Hi could anyone help me on extracting image content of PDf for RAG? I tried ImageVisionLLMReader but couldn't find proper file_extractor format for it. Any suggestion will be helpful. Since, there are enterprise data, I am supposed to use open weights models @everyone
Isn't this a paid service? I can't use paid service as those data can't be sent to another cloud. I want something with open source models and services.
Thank you for your response. I can host Vision LLM (open source) but I am not able which Module of llamaindex supports that. I am following this https://llamahub.ai/l/readers/llama-index-readers-file?from= but couldn't get file extractor for ImageVisionLLMReader. Could you please help me on it?

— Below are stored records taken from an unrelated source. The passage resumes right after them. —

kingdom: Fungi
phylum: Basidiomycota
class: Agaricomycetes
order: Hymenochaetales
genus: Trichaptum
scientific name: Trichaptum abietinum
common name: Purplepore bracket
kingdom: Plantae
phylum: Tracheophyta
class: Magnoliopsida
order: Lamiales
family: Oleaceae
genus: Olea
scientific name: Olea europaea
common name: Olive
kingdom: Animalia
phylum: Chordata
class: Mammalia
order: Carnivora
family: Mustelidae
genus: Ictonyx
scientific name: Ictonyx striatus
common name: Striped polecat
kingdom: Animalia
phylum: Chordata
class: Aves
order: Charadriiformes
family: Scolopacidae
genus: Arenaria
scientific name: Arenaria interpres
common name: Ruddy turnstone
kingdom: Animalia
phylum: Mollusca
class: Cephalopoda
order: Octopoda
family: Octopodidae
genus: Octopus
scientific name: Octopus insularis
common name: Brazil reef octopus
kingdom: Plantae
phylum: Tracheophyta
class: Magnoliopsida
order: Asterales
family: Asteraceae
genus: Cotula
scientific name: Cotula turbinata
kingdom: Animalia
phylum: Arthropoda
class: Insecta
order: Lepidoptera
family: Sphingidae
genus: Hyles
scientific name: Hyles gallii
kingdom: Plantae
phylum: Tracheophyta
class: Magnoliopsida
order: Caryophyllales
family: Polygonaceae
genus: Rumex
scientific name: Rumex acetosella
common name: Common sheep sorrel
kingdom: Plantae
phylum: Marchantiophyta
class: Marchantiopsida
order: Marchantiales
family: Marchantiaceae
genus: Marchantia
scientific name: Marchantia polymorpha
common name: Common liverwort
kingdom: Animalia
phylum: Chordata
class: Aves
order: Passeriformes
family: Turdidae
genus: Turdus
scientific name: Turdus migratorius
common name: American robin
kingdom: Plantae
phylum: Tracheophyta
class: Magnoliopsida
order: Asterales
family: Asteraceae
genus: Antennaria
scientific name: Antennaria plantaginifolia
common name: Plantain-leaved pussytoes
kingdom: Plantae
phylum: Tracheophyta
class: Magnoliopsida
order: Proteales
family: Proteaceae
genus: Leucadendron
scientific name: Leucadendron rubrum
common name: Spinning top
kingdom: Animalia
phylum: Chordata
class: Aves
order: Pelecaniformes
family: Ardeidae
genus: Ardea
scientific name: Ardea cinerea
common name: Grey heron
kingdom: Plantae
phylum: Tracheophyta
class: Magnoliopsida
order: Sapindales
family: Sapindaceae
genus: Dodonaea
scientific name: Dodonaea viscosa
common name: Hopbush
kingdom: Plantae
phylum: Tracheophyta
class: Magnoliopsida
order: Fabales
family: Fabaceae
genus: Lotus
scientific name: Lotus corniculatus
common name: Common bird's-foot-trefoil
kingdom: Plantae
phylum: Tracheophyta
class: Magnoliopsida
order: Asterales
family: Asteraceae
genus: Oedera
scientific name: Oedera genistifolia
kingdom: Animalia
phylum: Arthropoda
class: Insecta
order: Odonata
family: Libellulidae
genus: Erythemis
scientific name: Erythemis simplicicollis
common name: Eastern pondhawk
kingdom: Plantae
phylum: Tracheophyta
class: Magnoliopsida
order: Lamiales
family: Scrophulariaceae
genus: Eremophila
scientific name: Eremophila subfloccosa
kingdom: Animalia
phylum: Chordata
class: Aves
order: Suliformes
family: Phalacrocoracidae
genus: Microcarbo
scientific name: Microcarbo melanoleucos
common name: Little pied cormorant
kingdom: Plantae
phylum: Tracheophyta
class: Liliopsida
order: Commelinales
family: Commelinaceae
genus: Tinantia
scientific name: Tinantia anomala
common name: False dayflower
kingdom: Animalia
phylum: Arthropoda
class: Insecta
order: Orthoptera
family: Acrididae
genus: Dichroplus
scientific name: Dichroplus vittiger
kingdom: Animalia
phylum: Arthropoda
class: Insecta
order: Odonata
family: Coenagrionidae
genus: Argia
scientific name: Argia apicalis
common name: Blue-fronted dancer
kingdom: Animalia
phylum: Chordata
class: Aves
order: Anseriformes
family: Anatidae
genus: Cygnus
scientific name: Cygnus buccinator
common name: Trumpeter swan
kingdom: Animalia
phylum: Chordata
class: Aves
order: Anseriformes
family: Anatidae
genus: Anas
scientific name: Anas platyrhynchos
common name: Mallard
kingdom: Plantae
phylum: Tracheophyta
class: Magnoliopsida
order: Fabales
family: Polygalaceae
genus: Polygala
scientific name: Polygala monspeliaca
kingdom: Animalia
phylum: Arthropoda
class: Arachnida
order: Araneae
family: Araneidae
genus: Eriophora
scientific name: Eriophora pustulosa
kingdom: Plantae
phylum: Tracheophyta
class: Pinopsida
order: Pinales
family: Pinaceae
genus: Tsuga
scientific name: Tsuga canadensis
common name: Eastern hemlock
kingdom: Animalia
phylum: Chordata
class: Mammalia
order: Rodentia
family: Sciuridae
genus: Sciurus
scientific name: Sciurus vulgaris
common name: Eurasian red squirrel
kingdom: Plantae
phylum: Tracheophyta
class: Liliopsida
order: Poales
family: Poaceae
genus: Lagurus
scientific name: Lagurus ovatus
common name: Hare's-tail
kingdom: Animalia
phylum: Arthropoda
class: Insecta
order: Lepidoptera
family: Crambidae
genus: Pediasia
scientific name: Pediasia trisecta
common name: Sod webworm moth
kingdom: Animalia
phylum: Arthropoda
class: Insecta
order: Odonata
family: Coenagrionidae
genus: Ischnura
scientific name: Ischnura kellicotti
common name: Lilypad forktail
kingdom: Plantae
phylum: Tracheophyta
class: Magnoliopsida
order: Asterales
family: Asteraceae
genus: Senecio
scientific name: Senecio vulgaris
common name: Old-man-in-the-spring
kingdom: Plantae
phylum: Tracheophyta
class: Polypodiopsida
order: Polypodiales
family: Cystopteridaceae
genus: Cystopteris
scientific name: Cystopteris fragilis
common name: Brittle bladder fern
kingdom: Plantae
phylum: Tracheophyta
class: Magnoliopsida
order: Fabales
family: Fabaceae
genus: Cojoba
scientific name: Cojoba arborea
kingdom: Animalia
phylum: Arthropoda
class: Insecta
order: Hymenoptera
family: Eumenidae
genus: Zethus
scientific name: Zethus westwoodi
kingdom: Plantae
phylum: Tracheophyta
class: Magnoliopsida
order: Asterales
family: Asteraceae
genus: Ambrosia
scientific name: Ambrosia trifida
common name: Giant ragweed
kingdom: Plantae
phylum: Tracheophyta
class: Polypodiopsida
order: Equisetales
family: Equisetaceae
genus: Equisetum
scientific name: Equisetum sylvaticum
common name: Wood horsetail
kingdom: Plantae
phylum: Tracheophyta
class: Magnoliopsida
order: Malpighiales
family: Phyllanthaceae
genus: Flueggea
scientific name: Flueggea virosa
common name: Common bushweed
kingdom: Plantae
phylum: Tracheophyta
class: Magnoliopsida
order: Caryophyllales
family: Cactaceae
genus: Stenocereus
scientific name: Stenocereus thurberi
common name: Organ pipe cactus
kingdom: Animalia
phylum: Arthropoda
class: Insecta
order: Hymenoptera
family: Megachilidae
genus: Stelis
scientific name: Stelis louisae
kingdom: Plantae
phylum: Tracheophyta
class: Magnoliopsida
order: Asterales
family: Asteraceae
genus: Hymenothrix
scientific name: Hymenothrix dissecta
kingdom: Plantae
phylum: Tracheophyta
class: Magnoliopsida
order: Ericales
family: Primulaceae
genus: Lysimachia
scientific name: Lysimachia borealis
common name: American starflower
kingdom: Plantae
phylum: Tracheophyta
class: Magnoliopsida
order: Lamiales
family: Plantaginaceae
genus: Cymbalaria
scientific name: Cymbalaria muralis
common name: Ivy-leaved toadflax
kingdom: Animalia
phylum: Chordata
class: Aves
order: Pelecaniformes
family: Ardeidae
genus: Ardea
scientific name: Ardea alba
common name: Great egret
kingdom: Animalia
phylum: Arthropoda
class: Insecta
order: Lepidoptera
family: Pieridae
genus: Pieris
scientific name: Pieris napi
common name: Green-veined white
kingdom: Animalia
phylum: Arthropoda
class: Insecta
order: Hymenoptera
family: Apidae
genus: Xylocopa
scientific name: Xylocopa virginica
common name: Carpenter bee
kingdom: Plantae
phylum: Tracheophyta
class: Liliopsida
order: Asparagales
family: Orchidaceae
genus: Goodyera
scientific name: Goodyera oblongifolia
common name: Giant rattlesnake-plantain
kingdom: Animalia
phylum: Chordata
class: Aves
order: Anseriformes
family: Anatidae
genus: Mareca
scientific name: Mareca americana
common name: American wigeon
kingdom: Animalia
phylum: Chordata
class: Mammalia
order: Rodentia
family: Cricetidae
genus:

Also in your case if you are using ImageVisionLLMReader then it returns list of Document object that you can pass to create index. No need to pass it anywhere else
Yeah I got your point, but I couldn't find any already present module which extracts the information of the graph or images present in the documents, Is there any way to do it?
you might want to look at ColPali for image content search (index your img/pdf library for search) or for per image captioning &/or OCR there is the new MiniCPM-V-2.6 both are small enough to host and open license ( and you can include both in LlamaIndex pipelines)
Actually what am I looking for is something that append caption of image at the end of page content, just like pdf_partition adds OCR to the image to the end of page. I can use BLIP2 for captioning. Just wondering if Llamaindex has something for this.